* **Data extracts**
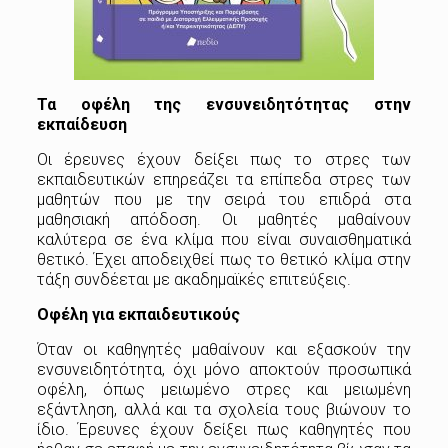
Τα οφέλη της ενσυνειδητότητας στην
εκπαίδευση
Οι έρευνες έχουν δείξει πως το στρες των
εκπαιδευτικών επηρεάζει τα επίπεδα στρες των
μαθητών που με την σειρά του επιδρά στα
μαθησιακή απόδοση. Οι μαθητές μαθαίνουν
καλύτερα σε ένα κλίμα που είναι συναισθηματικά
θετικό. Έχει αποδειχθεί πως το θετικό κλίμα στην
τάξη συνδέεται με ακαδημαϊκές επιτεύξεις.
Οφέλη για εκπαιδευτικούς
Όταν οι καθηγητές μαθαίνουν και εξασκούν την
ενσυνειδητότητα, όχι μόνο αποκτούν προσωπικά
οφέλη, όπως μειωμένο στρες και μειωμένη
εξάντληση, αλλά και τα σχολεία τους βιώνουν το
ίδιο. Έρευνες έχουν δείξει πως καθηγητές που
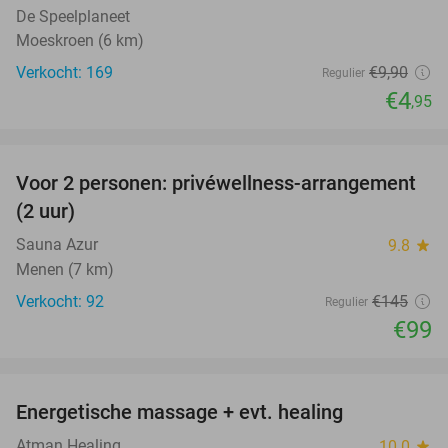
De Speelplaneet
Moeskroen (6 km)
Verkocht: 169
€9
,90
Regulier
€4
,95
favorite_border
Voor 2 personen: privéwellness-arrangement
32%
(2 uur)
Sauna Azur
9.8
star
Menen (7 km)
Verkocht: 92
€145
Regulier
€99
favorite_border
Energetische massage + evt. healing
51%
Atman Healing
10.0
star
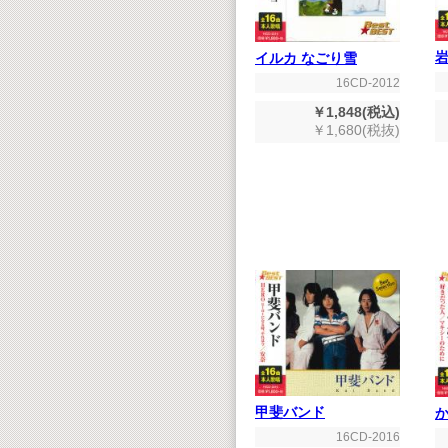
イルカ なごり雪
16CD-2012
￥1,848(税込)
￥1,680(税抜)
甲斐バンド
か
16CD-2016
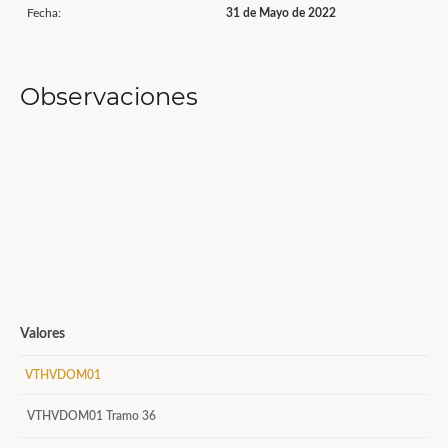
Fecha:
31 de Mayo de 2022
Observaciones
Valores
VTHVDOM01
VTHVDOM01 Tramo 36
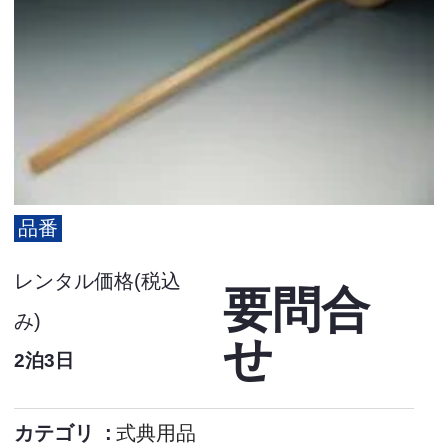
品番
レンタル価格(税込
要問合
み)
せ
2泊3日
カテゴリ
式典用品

* **What you will do**
Give the lines as a Markdown table with columns Row and Text, starting with the line containing "De Speelplaneet" and going on through the last line. Number the rows in order, and leave out blank lines and pictures.

* **Response below**
| Row | Text |
|---|---|
| 1 | De Speelplaneet |
| 2 | Moeskroen (6 km) |
| 3 | Verkocht: 169 |
| 4 | €9 |
| 5 | ,90 |
| 6 | Regulier |
| 7 | €4 |
| 8 | ,95 |
| 9 | favorite_border |
| 10 | Voor 2 personen: privéwellness-arrangement |
| 11 | 32% |
| 12 | (2 uur) |
| 13 | Sauna Azur |
| 14 | 9.8 |
| 15 | star |
| 16 | Menen (7 km) |
| 17 | Verkocht: 92 |
| 18 | €145 |
| 19 | Regulier |
| 20 | €99 |
| 21 | favorite_border |
| 22 | Energetische massage + evt. healing |
| 23 | 51% |
| 24 | Atman Healing |
| 25 | 10.0 |
| 26 | star |
| 27 | イルカ なごり雪 |
| 28 | 16CD-2012 |
| 29 | ￥1,848(税込) |
| 30 | ￥1,680(税抜) |
| 31 | 甲斐バンド |
| 32 | か |
| 33 | 16CD-2016 |
| 34 | Fecha: |
| 35 | 31 de Mayo de 2022 |
| 36 | Observaciones |
| 37 | Valores |
| 38 | VTHVDOM01 |
| 39 | VTHVDOM01 Tramo 36 |
| 40 | 品番 |
| 41 | レンタル価格(税込 |
| 42 | 要問合 |
| 43 | み) |
| 44 | せ |
| 45 | 2泊3日 |
| 46 | カテゴリ |
| 47 | 式典用品 |